What is Physics?

Physics is one of the two branches of Science, the other being Philosophy. Physics deals with objects and explains causes and mechanisms. Philosophy deals with concepts and explains reasons and purpose.
What Physics (or Science, for that matter) does not do is describe. Physics explains. And what it explains is mechanisms. Physics attempts to explain how the magician did the trick rather than describe what he did (e.g., how many strokes of the saw it took to cut the lady in half, how many seconds went by, how many pieces of the lady resulted after cutting, etc.). 
Therefore, where Physics parts company with the so-called ‘scientific method’ widely used since the 17th Century is that it has no use for observers (i.e., testimony, witnesses).

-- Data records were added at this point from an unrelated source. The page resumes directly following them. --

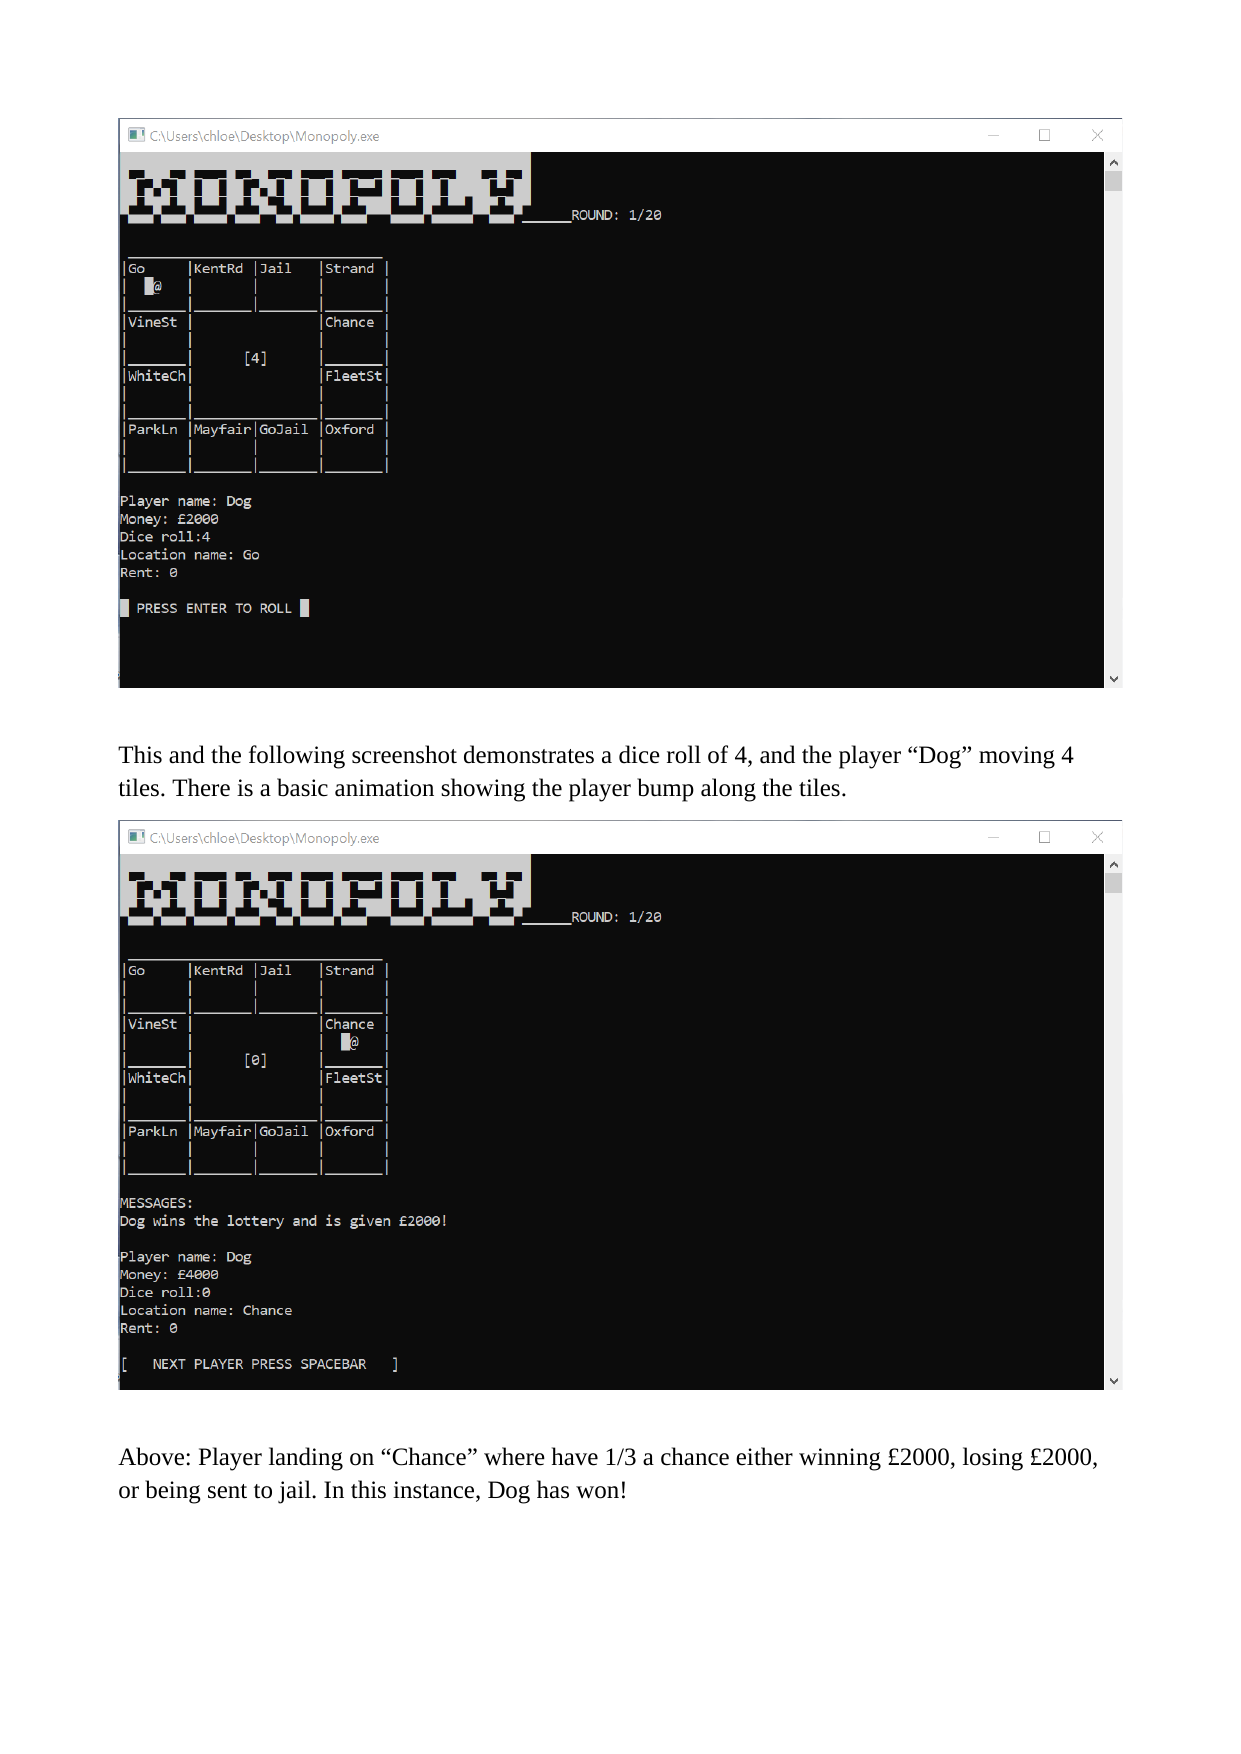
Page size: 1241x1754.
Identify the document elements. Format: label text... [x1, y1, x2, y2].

picture [118, 820, 1123, 1390]
picture [118, 118, 1123, 688]
text Above: Player landing on “Chance” where have 1/3 a chance either winning £2000, losing £2000, or being sent to jail. In this instance, Dog has won! [118, 1442, 1122, 1537]
text This and the following screenshot demonstrates a dice roll of 4, and the player “Dog” moving 4 tiles. There is a basic animation showing the player bump along the tiles. [118, 740, 1122, 801]
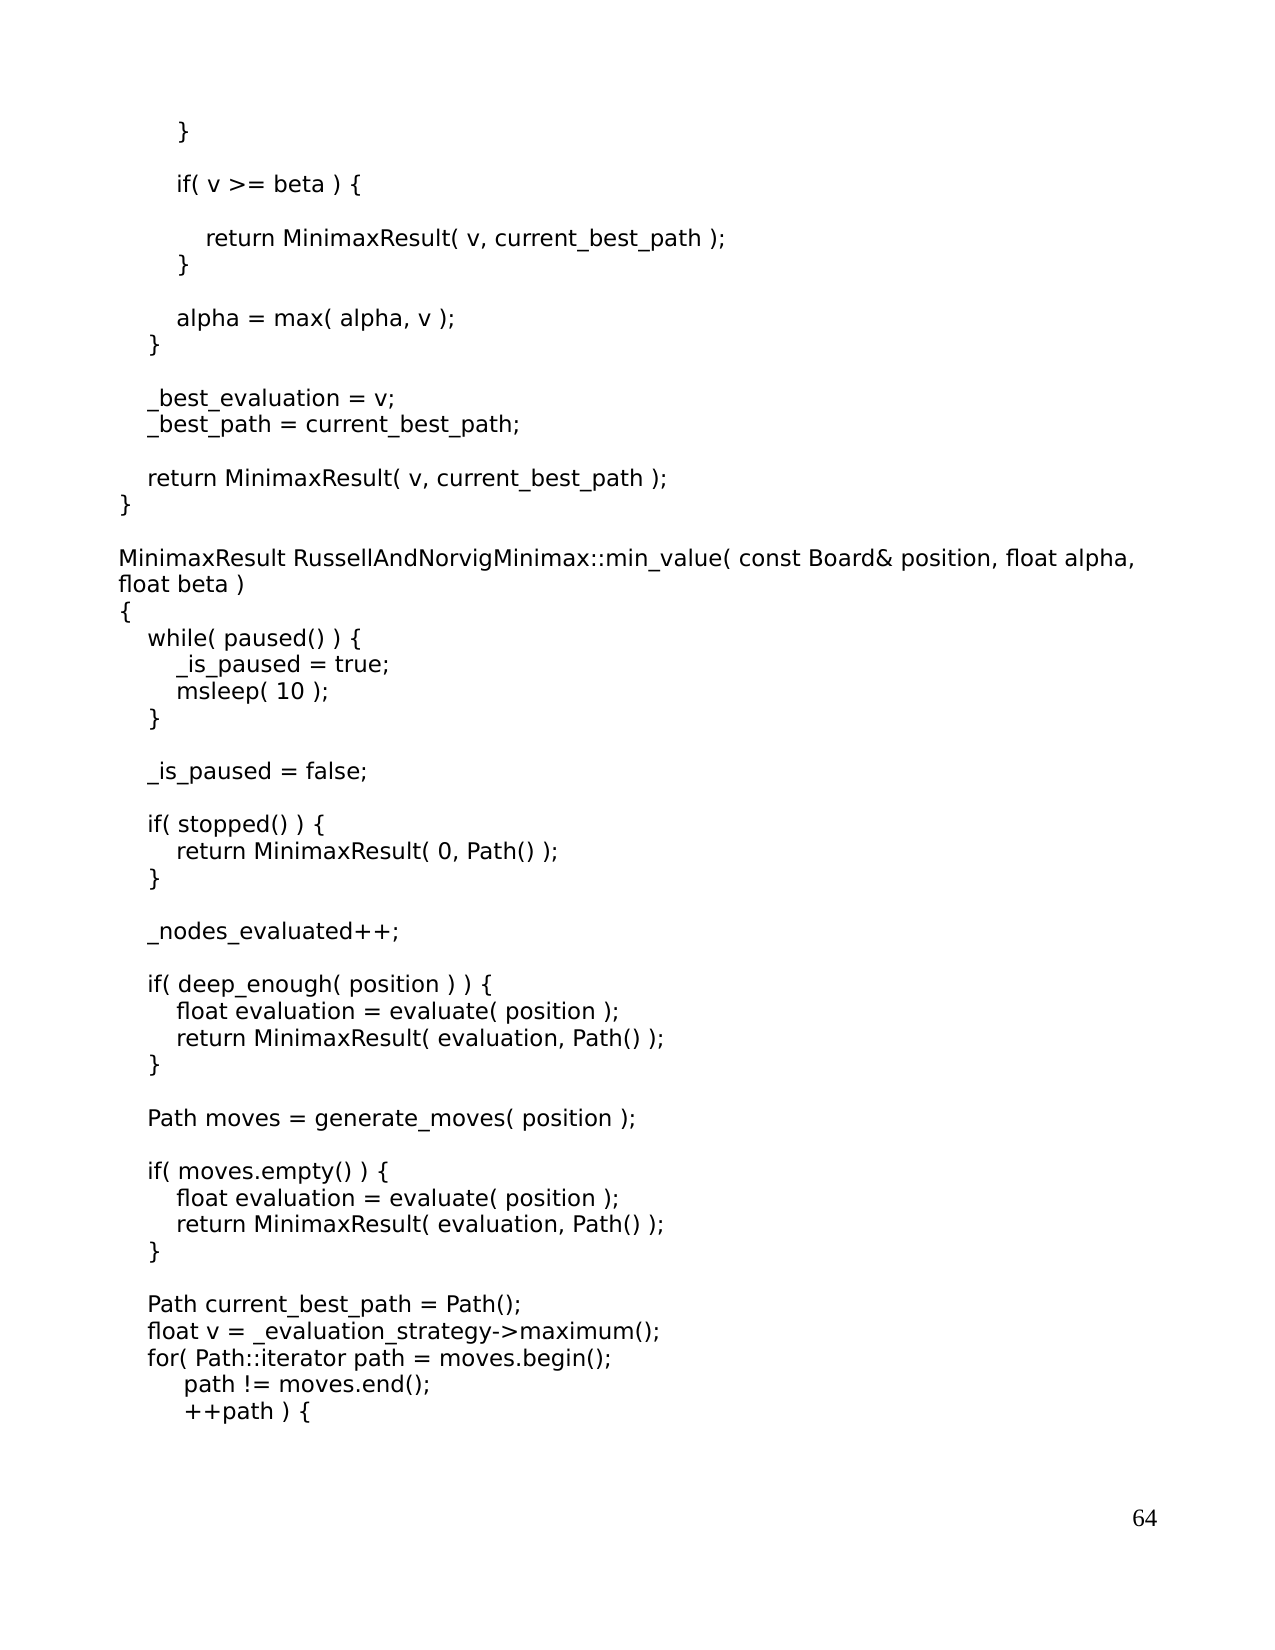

The five senses — see, touch, taste, smell, hearing — are outlawed. Physics uses a single sense: common sense. The entity is the brain. The process is alternatively known as mind, thought, reasoning.
Physics is the Science of Existence
The non-negotiable Golden Principle of Physics states:
Physics requires an object; you can’t explain a mechanism without an object.
What would there be to study if there were no objects in the Universe? What phenomenon would be happening? What would there be to observe or do experiments with?
Therefore, the first lesson that a physicist learns is the meaning of the word object. The Golden Principle summarily dismisses any individual who cannot define the word object in a rational manner or use it consistently in a dissertation. That individual is not a physicist.  A physicist is essentially a ‘theorist of mechanisms’.
Physics only explains phenomena related to objects that exist. Physics does not deal with objects that don’t exist (e.g., tribar, circle, square, Pegasus, Zeus, Superman, Bugs Bunny). Physics is that branch of Science that deals with existence. Anyone proposing that a given object exists and causes phenomena in the real world has knowingly or unwittingly crossed the line into Physics. Therefore, another sine qua non word that a physicist is required to define is exist. We can thus say that a physicist is also a ‘theorist of existence’.
 
What does a physicist do?
A physicist is tasked with explaining phenomena such as how (by what mechanism) a magnet attracts another from a distance or what causes a pen to fall to the floor rather than to the ceiling. These are phenomena that a physicist learns to explain in the first week of classes.
A physicist also devises models that enables visualization of the workings of the atomic as well as the cosmic world. The theories proposed must follow from these models.
 
The Language of Physics
The Golden Principle of Physics renders objects indispensable. An object is that which has shape and, therefore, a theorist has no excuse to avoid illustrating the actors that participate in an explanation of the causes and mechanisms of a phenomenon. A theory is a movie of ‘how an event happened’. Each frame in this movie must have an image. The language of Physics is none other than illustration. Usually, the reason a theorist cannot illustrate his or her theory is that (s)he is confusing a concept for an object.
The Universal Movie
We have figured out how to explain the visible phenomena: how a seesaw works, how a pulley lifted a box, how the window broke…
What no theorist today has been able to figure out are the phenomena mediated by invisible agents: gravity, electricity, light, and magnetism.

1 thought on “What is Physics?

  1. “What is Physics”? If physics (as you say) is “what explains mechanics”, then physics is what “experimental philosophy” was about 400 years ago. I’ve just quoted Henry Power’s 1663 definition of experimental philosophy as a reply on your page “rope hypothesis”. The problem is that no hypothesis, no human idea, no theory whatever can a priori “explain” how nature actually works. So the new beginning will have to begin with natural phenomena, not with “hypotheses about” them. In the 17th century, experimental philosophy began with Galileo’s experiments to discover how nature works. The most exciting experiment was that which demonstrated the equal free fall of different bodies. How does that work? How can you explain (explain, not describe!) this outcome? These days I introduced the example to Ivor Catt and friends, showing them that modern science cannot explain it, that especially Einstein Relativity tells absolute nonsense about it, and asking them for their explanation. Which is yours?
    I dare say that a science which is unable to rationally explain the mechanism behing this very first experiment of rational science doesn’t deserve to be called “science” at all.